To alcohol's less-subtle magnetism, add history. There is hardly a spirit that doesn't have a tantalizing back story tied to a colorful family, cherished piece of literature, cornerstone philosophy, or elaborate sarcophagi. If imbibing it by the pitcher or martini glass doesn't aid comprehension or insight, per se, perhaps we feel a deeper, subliminal connection to humanity's millennia-long ability to develop sophisticated cultural habits that feed plenty of rope to our baser instincts.

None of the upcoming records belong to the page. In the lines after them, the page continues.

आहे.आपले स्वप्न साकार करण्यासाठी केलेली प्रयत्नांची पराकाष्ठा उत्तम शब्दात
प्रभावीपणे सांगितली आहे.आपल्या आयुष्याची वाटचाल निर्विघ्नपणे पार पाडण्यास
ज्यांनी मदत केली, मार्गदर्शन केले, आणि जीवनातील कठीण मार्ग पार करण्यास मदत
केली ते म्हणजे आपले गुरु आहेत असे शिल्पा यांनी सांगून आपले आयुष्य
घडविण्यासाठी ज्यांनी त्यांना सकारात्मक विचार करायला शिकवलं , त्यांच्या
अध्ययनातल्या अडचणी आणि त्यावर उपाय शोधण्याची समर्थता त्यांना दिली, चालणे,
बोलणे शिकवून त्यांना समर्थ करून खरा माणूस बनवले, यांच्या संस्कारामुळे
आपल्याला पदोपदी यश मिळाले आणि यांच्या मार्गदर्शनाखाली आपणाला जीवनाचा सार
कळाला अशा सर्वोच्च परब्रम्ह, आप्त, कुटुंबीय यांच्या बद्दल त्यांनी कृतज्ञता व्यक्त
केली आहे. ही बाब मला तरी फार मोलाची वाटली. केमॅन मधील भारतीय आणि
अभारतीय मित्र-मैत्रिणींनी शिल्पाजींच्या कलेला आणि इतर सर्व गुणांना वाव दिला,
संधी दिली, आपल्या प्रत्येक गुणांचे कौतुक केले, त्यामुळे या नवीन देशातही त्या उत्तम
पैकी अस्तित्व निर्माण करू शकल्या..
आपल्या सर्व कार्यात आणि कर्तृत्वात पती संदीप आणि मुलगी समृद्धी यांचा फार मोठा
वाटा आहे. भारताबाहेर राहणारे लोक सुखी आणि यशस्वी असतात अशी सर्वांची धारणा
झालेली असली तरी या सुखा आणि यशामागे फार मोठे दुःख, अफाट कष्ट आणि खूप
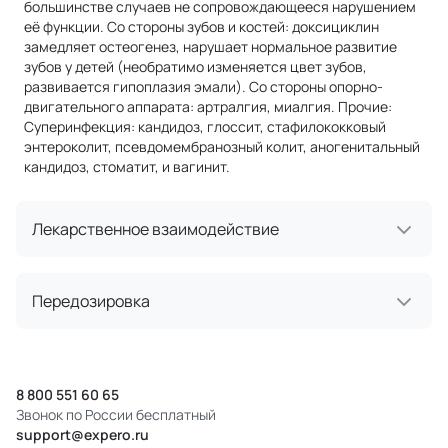
большинстве случаев не сопровождающееся нарушением
её функции. Со стороны зубов и костей: доксициклин
замедляет остеогенез, нарушает нормальное развитие
зубов у детей (необратимо изменяется цвет зубов,
развивается гипоплазия эмали). Со стороны опорно-
двигательного аппарата: артралгия, миалгия. Прочие:
Суперинфекция: кандидоз, глоссит, стафилококковый
энтероколит, псевдомембранозный колит, аногенитальный
кандидоз, стоматит, и вагинит.
Лекарственное взаимодействие
Передозировка
8 800 551 60 65
Звонок по России бесплатный
support@expero.ru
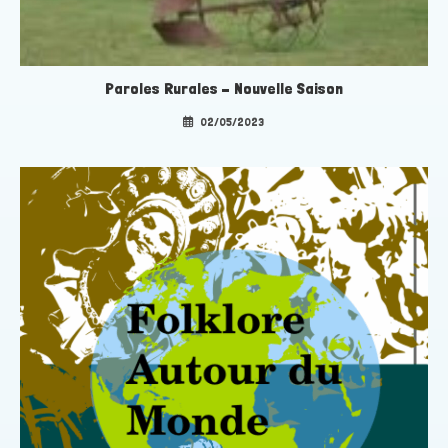
Paroles Rurales – Nouvelle Saison
02/05/2023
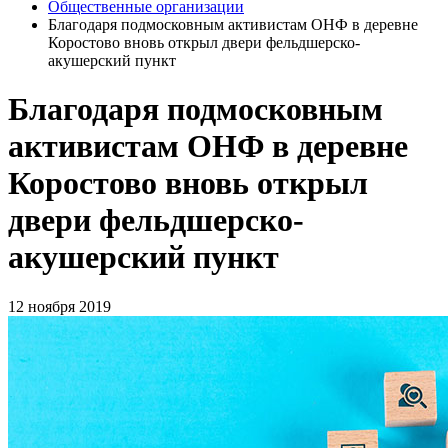
Общественные организации
Благодаря подмосковным активистам ОНФ в деревне
Коростово вновь открыл двери фельдшерско-
акушерский пункт
Благодаря подмосковным
активистам ОНФ в деревне
Коростово вновь открыл
двери фельдшерско-
акушерский пункт
12 ноября 2019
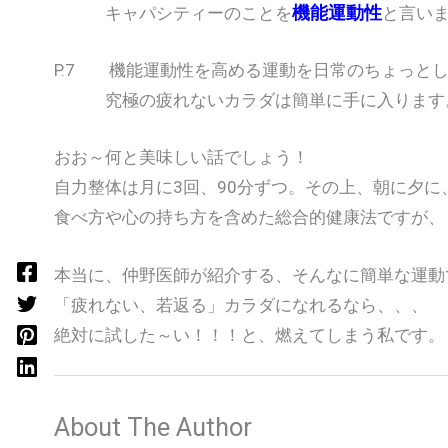
機能運動性
キャパシティーのことを
と言い
P.7 機能運動性を高める運動を日常のちょっと
究極の疲れないカラダは簡単に手に入ります
おお～何と美味しい話でしょう！
自力整体は月に3回、90分ずつ。その上、朝に夕に
食べ方や心の持ち方を含めた総合的健康法ですが、
本当に、仲野医師が紹介する、そんなに簡単な運動
「疲れない、若返る」カラダになれるなら、、、
絶対に試した～い！！！と、燃えてしまう私です。
About The Author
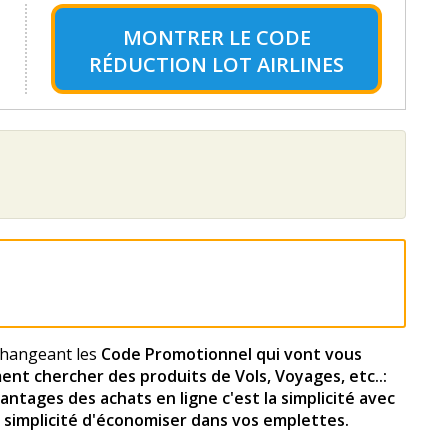
MONTRER LE
CODE
RÉDUCTION LOT AIRLINES
échangeant les
Code Promotionnel qui vont vous
ent chercher des produits de Vols, Voyages, etc..:
antages des achats en ligne c'est la simplicité avec
la simplicité d'économiser dans vos emplettes.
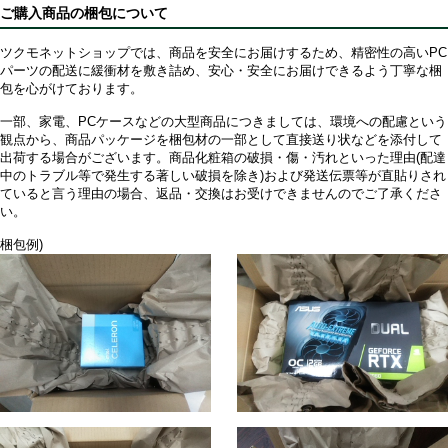
ご購入商品の梱包について
ツクモネットショップでは、商品を安全にお届けするため、精密性の高いPC
パーツの配送に緩衝材を敷き詰め、安心・安全にお届けできるよう丁寧な梱
包を心がけております。
一部、家電、PCケースなどの大型商品につきましては、環境への配慮という
観点から、商品パッケージを梱包材の一部として直接送り状などを添付して
出荷する場合がございます。商品化粧箱の破損・傷・汚れといった理由(配達
中のトラブル等で発生する著しい破損を除き)および発送伝票等が直貼りされ
ていると言う理由の場合、返品・交換はお受けできませんのでご了承くださ
い。
梱包例)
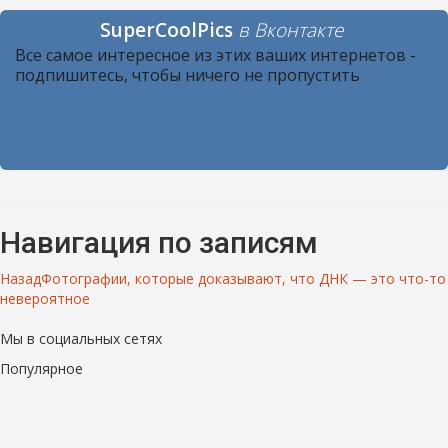
SuperCoolPics
в Вконтакте
Все самое интересное из этих ваших интернетов -
подпишитесь, чтобы ничего не пропустить
Навигация по записям
Назад
Фотографии, которые доказывают, что ДНК — это что-то
невероятное
Мы в социальных сетях
Популярное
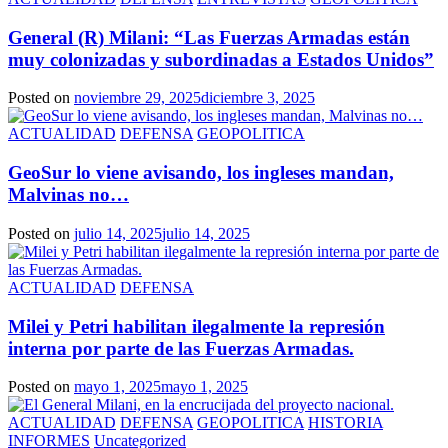
General (R) Milani: “Las Fuerzas Armadas están
muy colonizadas y subordinadas a Estados Unidos”
Posted on
noviembre 29, 2025
diciembre 3, 2025
ACTUALIDAD
DEFENSA
GEOPOLITICA
GeoSur lo viene avisando, los ingleses mandan,
Malvinas no…
Posted on
julio 14, 2025
julio 14, 2025
ACTUALIDAD
DEFENSA
Milei y Petri habilitan ilegalmente la represión
interna por parte de las Fuerzas Armadas.
Posted on
mayo 1, 2025
mayo 1, 2025
ACTUALIDAD
DEFENSA
GEOPOLITICA
HISTORIA
INFORMES
Uncategorized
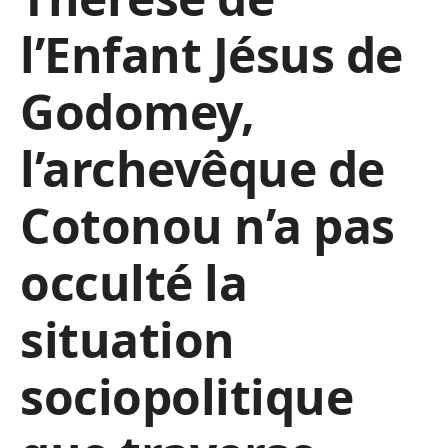
l’Enfant Jésus de
Godomey,
l’archevêque de
Cotonou n’a pas
occulté la
situation
sociopolitique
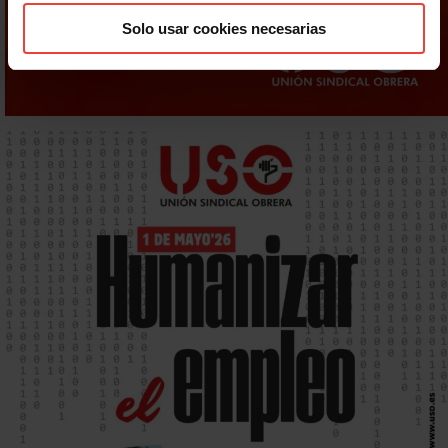
Solo usar cookies necesarias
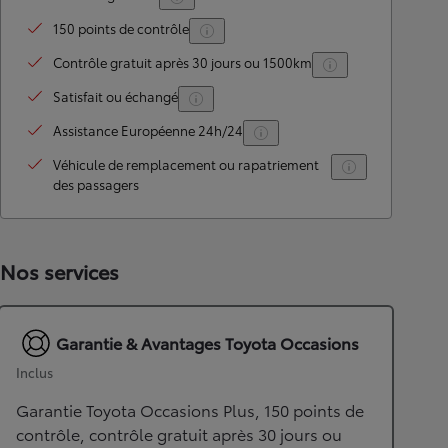
150 points de contrôle
Contrôle gratuit après 30 jours ou 1500km
Satisfait ou échangé
Assistance Européenne 24h/24
Véhicule de remplacement ou rapatriement
des passagers
Nos services
Garantie & Avantages Toyota Occasions
Inclus
Garantie Toyota Occasions Plus, 150 points de
contrôle, contrôle gratuit après 30 jours ou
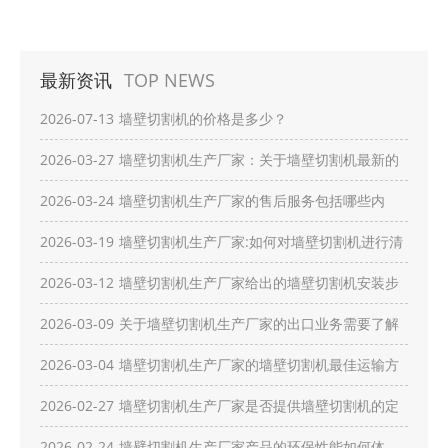
最新资讯
TOP NEWS
2026-07-13
墙壁切割机的价格是多少？
2026-03-27
墙壁切割机生产厂家：关于墙壁切割机最新的
创新技术有哪些？
2026-03-24
墙壁切割机生产厂家的售后服务包括哪些内
容？
2026-03-19
墙壁切割机生产厂家:如何对墙壁切割机进行清
洁维护？
2026-03-12
墙壁切割机生产厂家给出的墙壁切割机安装步
骤有哪些？
2026-03-09
关于墙壁切割机生产厂家的出口业务需要了解
哪些流程？
2026-03-04
墙壁切割机生产厂家的墙壁切割机最佳运输方
式是什么？
2026-02-27
墙壁切割机生产厂家是否提供墙壁切割机的定
制服务？
2026-02-24
墙壁切割机生产厂家产品的环保性能如何体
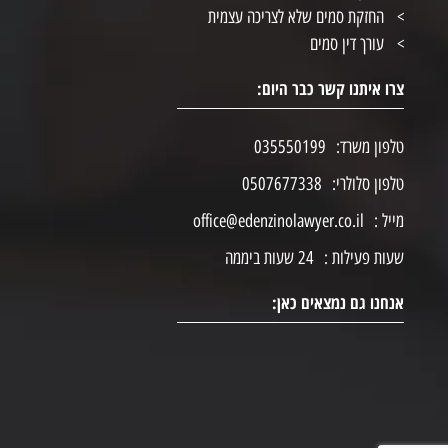
החזקת סמים שלא לצריכה עצמית
עורך דין סמים
צרו איתנו קשר כבר היום:
טלפון משרד:
035550199
טלפון סלולרי:
0507677338
מייל :
office@edenzinolawyer.co.il
שעות פעילות :
24 שעות ביממה
אנחנו גם נמצאים כאן:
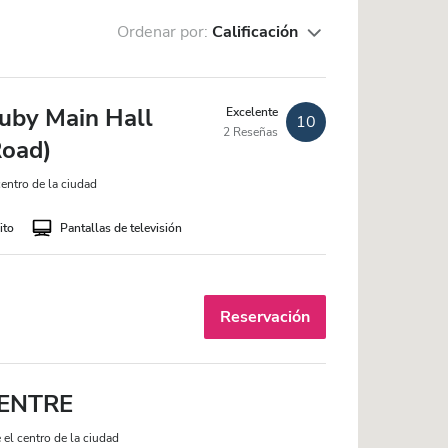
Ordenar por:
Calificación
uby Main Hall
Excelente
10
2 Reseñas
Road)
entro de la ciudad
ito
Pantallas de televisión
Reservación
CENTRE
el centro de la ciudad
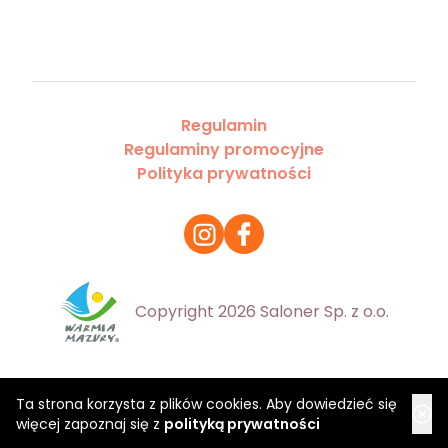
Regulamin
Regulaminy promocyjne
Polityka prywatności
Copyright 2026 Saloner Sp. z o.o.
Ta strona korzysta z plików cookies. Aby dowiedzieć się
więcej zapoznaj się z
polityką prywatności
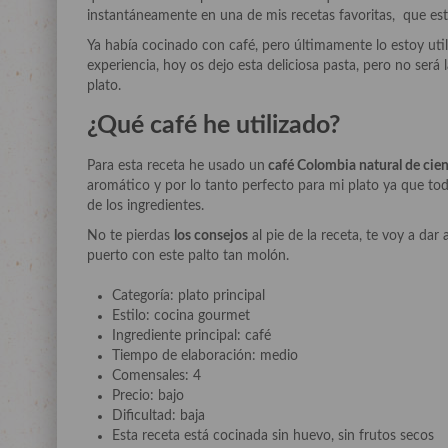
instantáneamente en una de mis recetas favoritas, que est
Ya había cocinado con café, pero últimamente lo estoy uti
experiencia, hoy os dejo esta deliciosa pasta, pero no será l
plato.
¿Qué café he utilizado?
Para esta receta he usado un
café Colombia natural de cien
aromático y por lo tanto perfecto para mi plato ya que tod
de los ingredientes.
No te pierdas
los consejos
al pie de la receta, te voy a dar
puerto con este palto tan molón.
Categoría: plato principal
Estilo: cocina gourmet
Ingrediente principal: café
Tiempo de elaboración: medio
Comensales: 4
Precio: bajo
Dificultad: baja
Esta receta está cocinada sin huevo, sin frutos secos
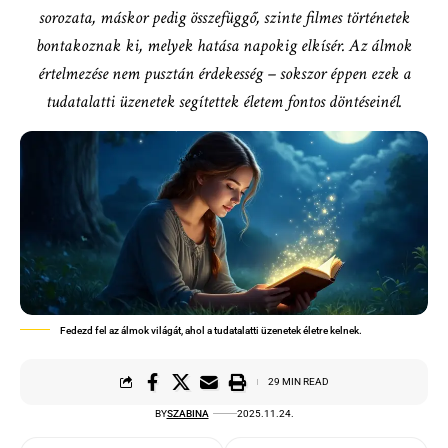
sorozata, máskor pedig összefüggő, szinte filmes történetek
bontakoznak ki, melyek hatása napokig elkísér. Az álmok
értelmezése nem pusztán érdekesség – sokszor éppen ezek a
tudatalatti üzenetek segítettek életem fontos döntéseinél.
Fedezd fel az álmok világát, ahol a tudatalatti üzenetek életre kelnek.
29 MIN READ
BY
SZABINA
2025.11.24.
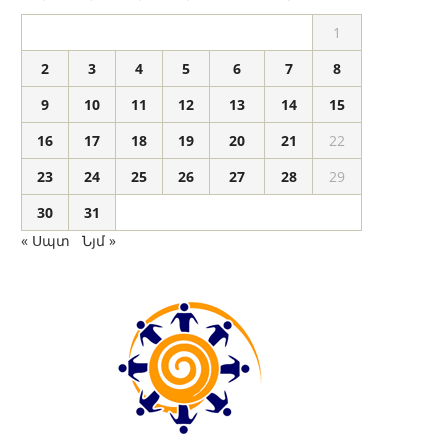
1
2
3
4
5
6
7
8
9
10
11
12
13
14
15
16
17
18
19
20
21
22
23
24
25
26
27
28
29
30
31
« Սպտ
Նյմ »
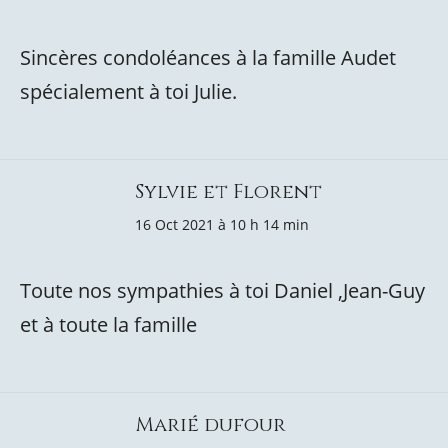
Sincères condoléances à la famille Audet
spécialement à toi Julie.
Sylvie et Florent
16 Oct 2021 à 10 h 14 min
Toute nos sympathies à toi Daniel ,Jean-Guy
et à toute la famille
Marié dufour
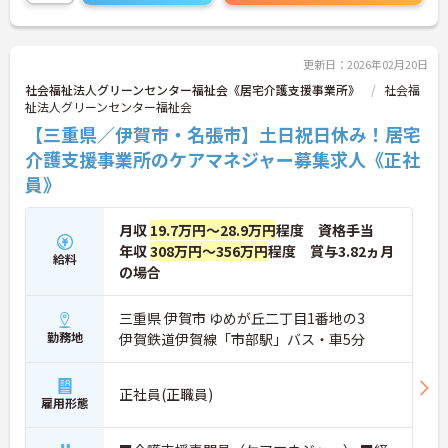
連絡ください！
更新日：2026年02月20日
社会福祉法人グリーンセンター福祉会《居宅介護支援事業所》
社会福
祉法人グリーンセンター福祉会
【三重県／伊賀市・名張市】土日祝日休み！居宅
介護支援事業所のケアマネジャー募集求人《正社
員》
月収
19.7万円～28.9万円
程度 資格手当
年収
308万円～356万円
程度 賞与3.82ヵ月
給料
の場合
三重県 伊賀市 ゆめが丘二丁目1番地の3
勤務地
伊賀鉄道伊賀線「市部駅」バス・車5分
正社員(正職員)
雇用形態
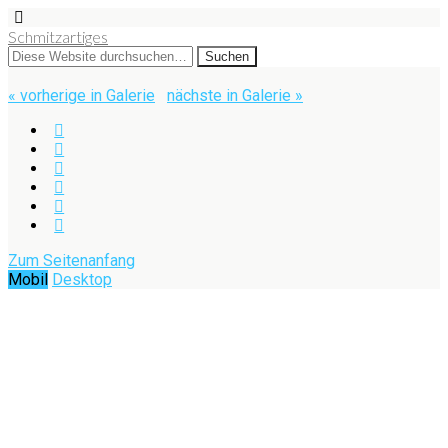
Schmitzartiges
« vorherige in Galerie
nächste in Galerie »
Zum Seitenanfang
Mobil
Desktop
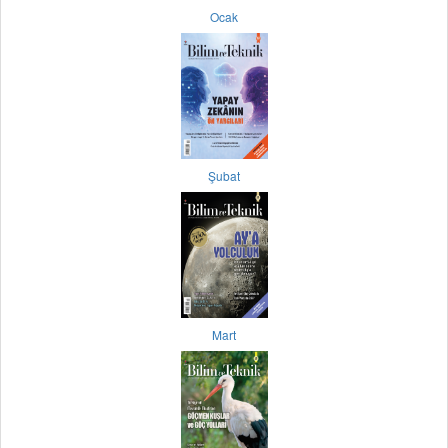
Ocak
Şubat
Mart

I have a set of cocktail napkins at home that is hardly singular in its tribute to Western society's affection for drink. Each white, red-trimmed square offers a classic recipe in its most basic form. My favorite at the moment is the Jack Rose, a tart, palate-resurfacing combination of apple liquor, grenadine, and lime juice. Like the Whiskey Smash, the toast of last month's Toast, this Jack Rose owes its ode to Boston's Eastern Standard bar and restaurant, where they invest more attention and ingredients than my cocktail napkin dictates - you get what you pay (and shake) for.
According to this cocktail napkin, the heart of a good Jack Rose is 1 1/2 oz. of Applejack.
Still, the napkin, a tribute to that Jack Lemmon twilight of the American male, isn't a bad place to start. One-and-a-half ounces of Laird's Applejack is the heart of the drink - but immediately the recipe gets both tricky and nostalgic. Why Applejack and not another apple liquor? Applejack not only smells and tastes of real apples and is relatively dry, it is the Republic's oldest documented spirit - as attested to by a letter from George Washington hisself, who requested the recipe for Laird's "cyder spirits," which, according to the company's website, is made from a blend of Red Delicious, Gala, Golden Delicious, Winesap, and Granny Smith apples. But it's hard to locate in San Antonio, so you may have to make do with another product. Contemporary Applejack is actually 65- percent vodka, so shop accordingly.
And compensate with a high-quality grenadine that tastes distinctly of pomegranates - 1 teaspoon per cocktail (you also can make your own; recipes abound on the internet, many with the word "simple" attached - in irony, I can only assume, since nothing simple begins with whole pomegranates). Combine the Applejack and grenadine in a martini shaker, add the juice of half a lime, fill with crushed ice, shake, and strain into a martini glass.
The Eastern Standard adds another fussy touch that's simply magical (and filled with literary and romantic allusion): a dash of orange-flower water, which adds refreshingly floral and bittergreen notes. It knocks the entire concoction out of Sex-and-the-City pink frilliness and into the realm of legendary 'balling with Manhattans and Sazeracs. Perhaps even into the lofty universe of American lit - or at least into the hands of a Raymond Chandler dame.